Se tem uma coisa que me impressiona ultimamente como leitor é o minimalismo aliado ao esmero e capricho que as editoras têm dedicado aos seus lançamentos. Acredito que capas simples e bonitas exercem certa atração e aguçam a curiosidade do público. E não é diferente com "As doze tribos de Hattie", da escritora iniciante Ayana Mathis.
O romance trata do decorrer da vida de Hattie, refletida na vivência de seus descendentes, e vice-versa. Ainda adolescente, ela se muda com a mãe e as irmãs em 1923. Partindo da Geórgia, que naquela época passava por uma agressiva política de segregação racial, elas vão para a Filadélfia com a esperança de uma vida mais digna e segura. Dois anos depois Hattie está casada, e já exercendo o papel de mãe. É a partir desta perspectiva que o romance se apresenta, reservando um capítulo à cada um ou dois dos filhos de Hattie.
A cada capítulo, acompanhamos um fragmento da vida de um dos descendentes de Hattie. Ayana Mathis consegue abordar temas pesados e realistas de uma forma crua, pouco convencional. Homossexualidade, discriminação racial, alcoolismo, religião e demência são tratados de forma apaixonadamente eloquente, e Ayana decididamente cria seus personagens para sofrer sob tais condições. Nenhum sofrimento de ordem física, mas sim sentimental; o que, sob vários aspectos, dói mais que o primeiro. O mérito também fica por conta da versatilidade da escritora ao montar sua estrutura narrativa. Algumas vezes deixando a narrativa em 3ª pessoa de lado para flertar com a narrativa em 1ª pessoa, ela dá a história um caráter autobiográfico charmoso. A fantasia e o divino também são razoavelmente utilizados aqui. O romance ganha ares tribais de realismo fantástico ao apostar na mitologia, na manifestação divina e na crença de povos antigos para ressaltar e ilustrar o drama dos personagens.
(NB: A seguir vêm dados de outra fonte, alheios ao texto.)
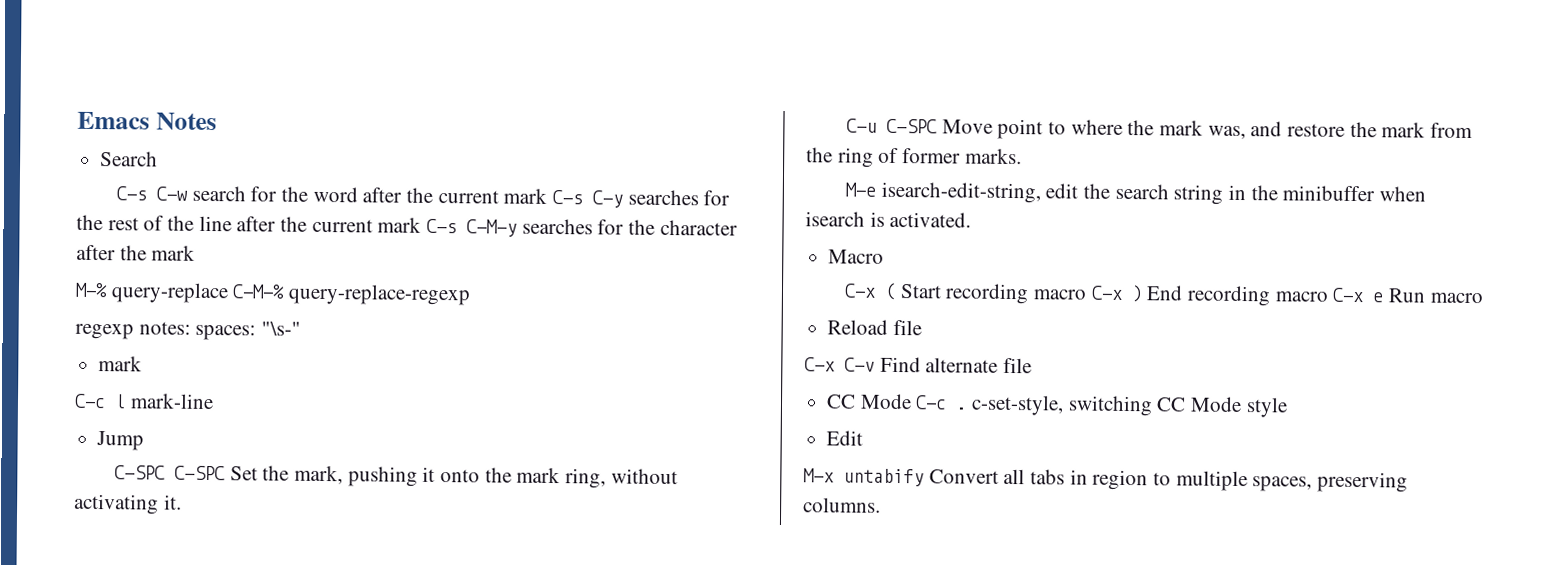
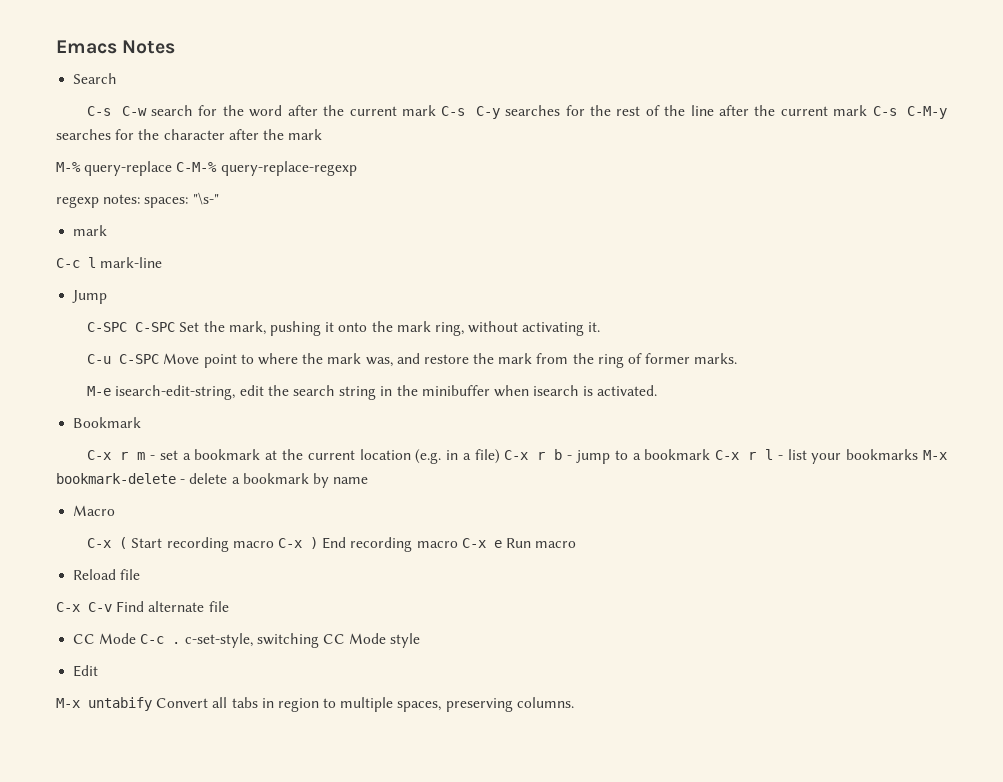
(972, 219) none -> [73,417,142,428] [87,449,948,464] [56,473,369,488] // Bookmark // C-x r m - set a bookmark at the current location (e.g. in a file) C-x r b - jump to a bookmark C-x r l - list your bookmarks M-x bookmark-delete - delete a bookmark by name

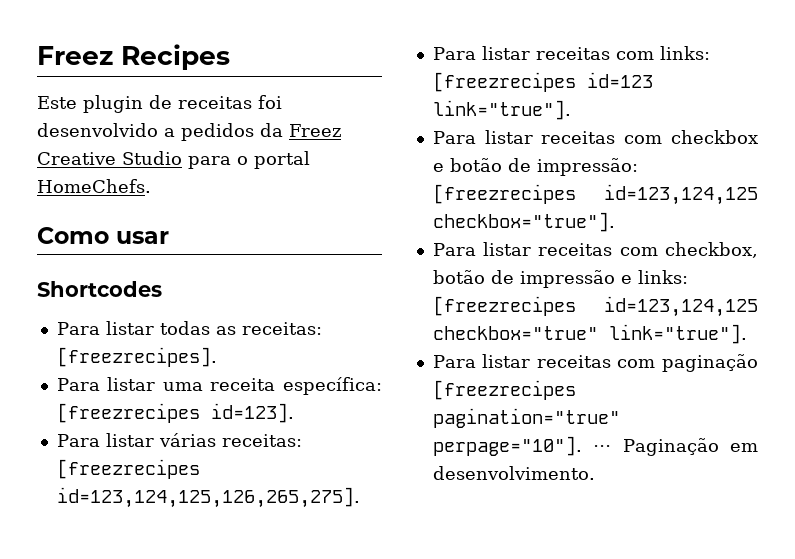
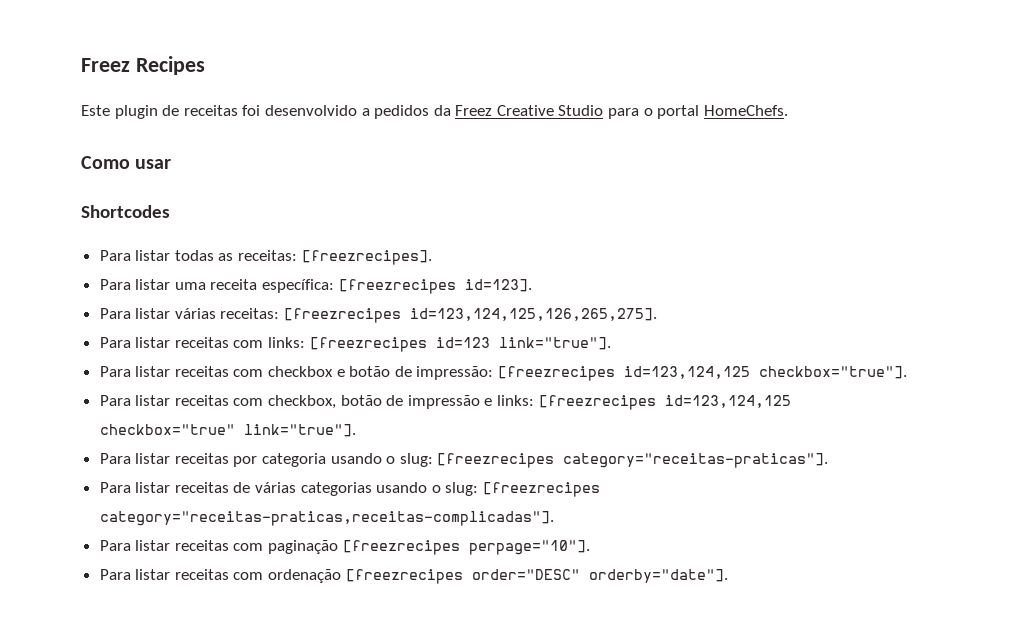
(747, 334) none -> [99,453,829,468] [99,482,601,497] [99,511,554,526] // Para listar receitas por categoria usando o slug: [freezrecipes category="receitas-praticas"]. // Para listar receitas de várias categorias usando o slug: [freezrecipes category="receitas-praticas,receitas-complicadas"].
[432,408,620,428] pagination="true" -> (460, 547) none
[593,438,758,456] [432,466,595,480] ⋅⋅⋅ Paginação em desenvolvimento. -> [99,569,728,584] // Para listar receitas com ordenação [freezrecipes order="DESC" orderby="date"].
É uma história essencialmente sobre perder e sobre se perder. Temos Hattie, que perde seus filhos para a morte, mas também para a vida; para caminhos distorcidos pelo vício; para prisões formadas pelas posses ao redor; para a falta de entendimento diante da sexualidade e da vocação religiosa; e até para a insanidade mental. E temos seus filhos, que se perdem nessas condições e não podem ou não conseguem mais voltar. Mas é também uma história sobre redenção. Sobre resiliência e necessidade de fazer e viver diferente, por mais tarde que possa parecer.
O ponto negativo fica mesmo para a falta de cuidado na impressão e diagramação do texto. Durante a leitura é possível identificar erros de ortografia e palavras com letras faltando. Ou sobrando, no caso do personagem August. A partir da metade do livro, August do nada passa a se chamar Augusto! Posteriormente o erro é corrigido, mas enfim... Não é muito recorrente, mas percebe-se ALGUMAS vezes. Pode ser que corrijam esses erros em edições posteriores. Porém, não é nada que apague a força deste romance.
Por fim, a impressão que se pode ter ao terminar de ler, é que “As doze tribos de Hattie” é um romance feito para mergulhar sem se aprofundar. Simplesmente para observar de longe, sem fazer questão de nenhuma conexão ou identificação do leitor com os personagens. Uma história crua, pra ser vista de fora e, portanto, com clareza.